Plus, all the products makes for a confusing UI if all you want is to roll out features.

Instead, PostHog can be used alongside Reflag to get best-in-class feature flags with Reflag, while using the rest of the PostHog platform.

#3 Enterprise solution: LaunchDarkly

Score: 4/5

For organizations looking for an enterprise solution with mature feature management capabilities with TypeScript support, LaunchDarkly is a safe bet.

LaunchDarkly feature flags support usage with TypeScript and provide several type definitions to enhance type checking in both Node.js and React projects. However, it’s not fully type-safe and does not offer native schema enforcement for flag values. This means importing the relevant SDKs in a TypeScript project will give autocompletion and basic type safety for standard flag types, but custom app setups may require some type coercion or adjustments as it doesn’t offer strict compile-time flag schemas or automated flag type inference.

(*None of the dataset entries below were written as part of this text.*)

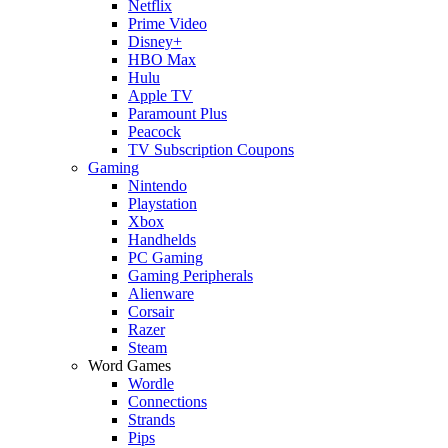
Netflix
Prime Video
Disney+
HBO Max
Hulu
Apple TV
Paramount Plus
Peacock
TV Subscription Coupons
Gaming
Nintendo
Playstation
Xbox
Handhelds
PC Gaming
Gaming Peripherals
Alienware
Corsair
Razer
Steam
Word Games
Wordle
Connections
Strands
Pips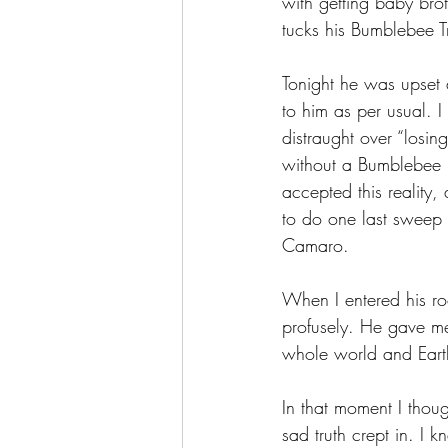
with getting baby bro
tucks his Bumblebee Tr
Tonight he was upset 
to him as per usual. 
distraught over “los
without a Bumblebee i
accepted this reality
to do one last sweep 
Camaro. 
When I entered his ro
profusely. He gave m
whole world and Earth
In that moment I though
sad truth crept in. I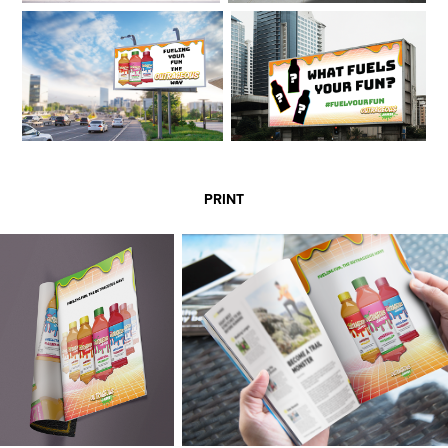
PRINT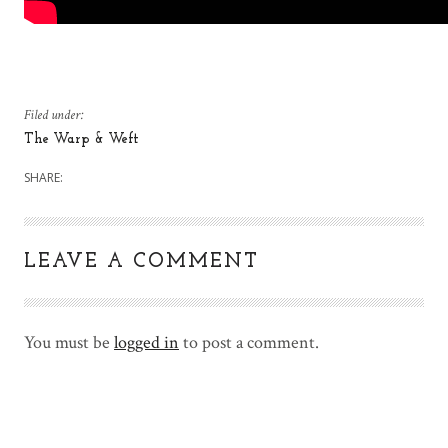
Filed under:
The Warp & Weft
SHARE:
LEAVE A COMMENT
You must be
logged in
to post a comment.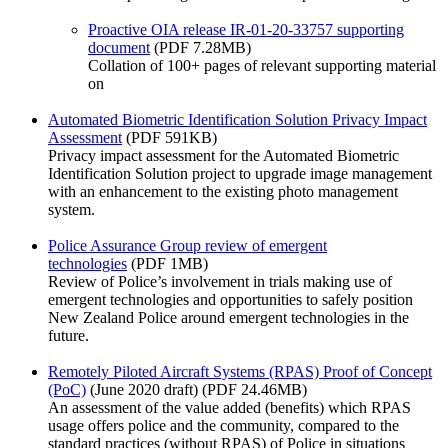
Proactive OIA release IR-01-20-33757 supporting
document
(PDF 7.28MB)
Collation of 100+ pages of relevant supporting material
on
Automated Biometric Identification Solution Privacy Impact
Assessment
(PDF 591KB)
Privacy impact assessment for the Automated Biometric
Identification Solution project to upgrade image management
with an enhancement to the existing photo management
system.
Police Assurance Group review of emergent
technologies
(PDF 1MB)
Review of Police’s involvement in trials making use of
emergent technologies and opportunities to safely position
New Zealand Police around emergent technologies in the
future.
Remotely Piloted Aircraft Systems (RPAS) Proof of Concept
(PoC)
(June 2020 draft) (PDF 24.46MB)
An assessment of the value added (benefits) which RPAS
usage offers police and the community, compared to the
standard practices (without RPAS) of Police in situations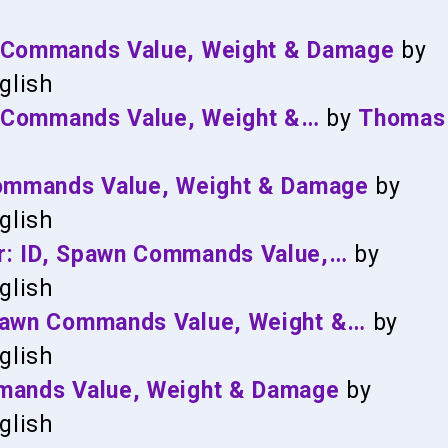
n Commands Value, Weight & Damage
by
glish
wn Commands Value, Weight &…
by
Thomas
Commands Value, Weight & Damage
by
glish
r: ID, Spawn Commands Value,…
by
glish
Spawn Commands Value, Weight &…
by
glish
mmands Value, Weight & Damage
by
glish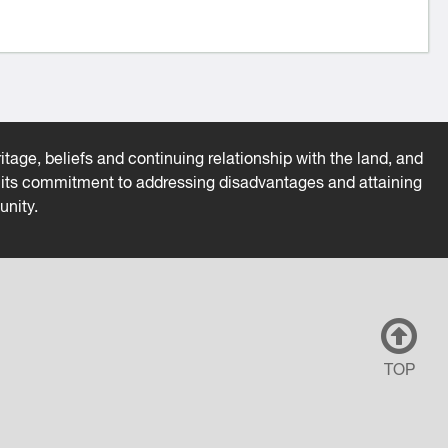
tage, beliefs and continuing relationship with the land, and
es its commitment to addressing disadvantages and attaining
unity.
TOP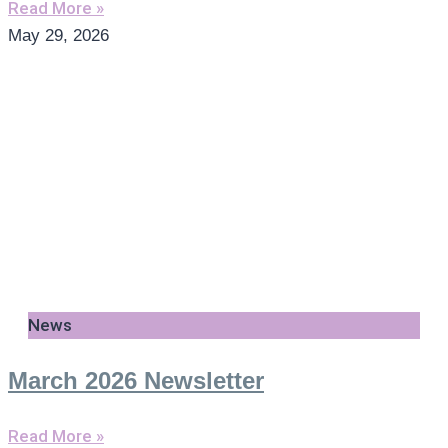
Read More »
May 29, 2026
News
March 2026 Newsletter
Read More »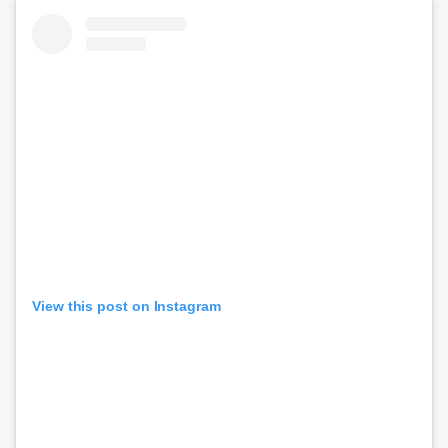
View this post on Instagram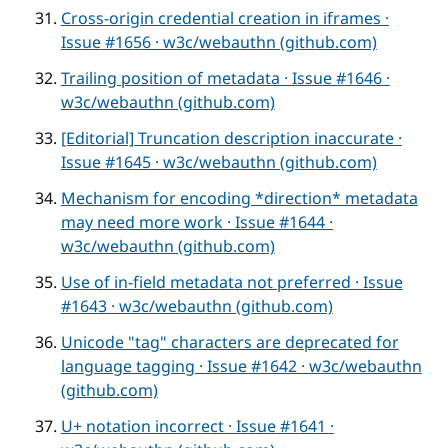
Cross-origin credential creation in iframes ·
Issue #1656 · w3c/webauthn (github.com)
Trailing position of metadata · Issue #1646 ·
w3c/webauthn (github.com)
[Editorial] Truncation description inaccurate ·
Issue #1645 · w3c/webauthn (github.com)
Mechanism for encoding *direction* metadata
may need more work · Issue #1644 ·
w3c/webauthn (github.com)
Use of in-field metadata not preferred · Issue
#1643 · w3c/webauthn (github.com)
Unicode "tag" characters are deprecated for
language tagging · Issue #1642 · w3c/webauthn
(github.com)
U+ notation incorrect · Issue #1641 ·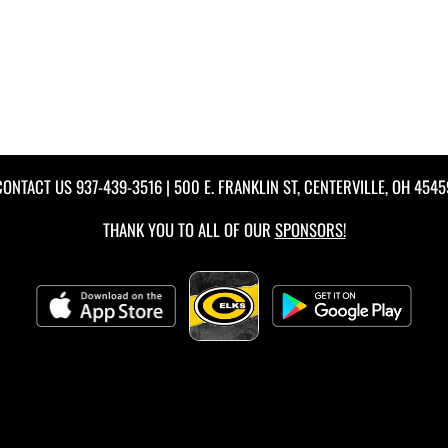
CONTACT US
937-439-3516
| 500 E. FRANKLIN ST, CENTERVILLE, OH 4545
THANK YOU TO ALL OF OUR
SPONSORS!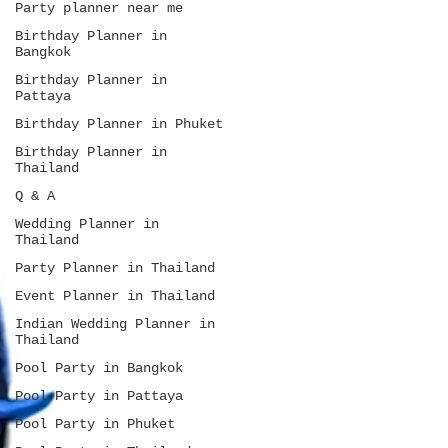
Party planner near me
Birthday Planner in
Bangkok
Birthday Planner in
Pattaya
Birthday Planner in Phuket
Birthday Planner in
Thailand
Q & A
Wedding Planner in
Thailand
Party Planner in Thailand
Event Planner in Thailand
Indian Wedding Planner in
Thailand
Pool Party in Bangkok
Pool Party in Pattaya
Pool Party in Phuket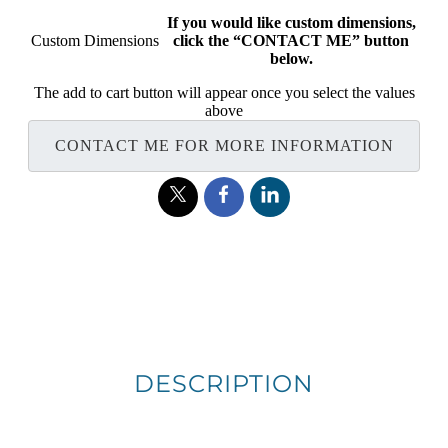
If you would like custom dimensions,
Custom Dimensions
click the “CONTACT ME” button
below.
The add to cart button will appear once you select the values
above
CONTACT ME FOR MORE INFORMATION
DESCRIPTION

Beyond TypeScript, LaunchDarkly’s platform has developed to incorporate observability, experimentation, and analytics capabilities alongside feature flags. This is compelling but contributes to the complexity and price of their solution, which increasingly is best fit for large B2C organizations rather than agile SaaS teams.

While they claim ‘automated flag cleanup’ support, their solution doesn’t actually clean up the flags. Instead, it implements checks that highlight stale flags. This is nice, but you’re still on the hook to do the cleanup work.

Conclusion

As TypeScript adoption continues its upward trajectory, development teams can now prioritize tools built with type safety and developer experience at their core. Reflag delivers on the need for a TypeScript-native solution that integrates seamlessly into modern development workflows.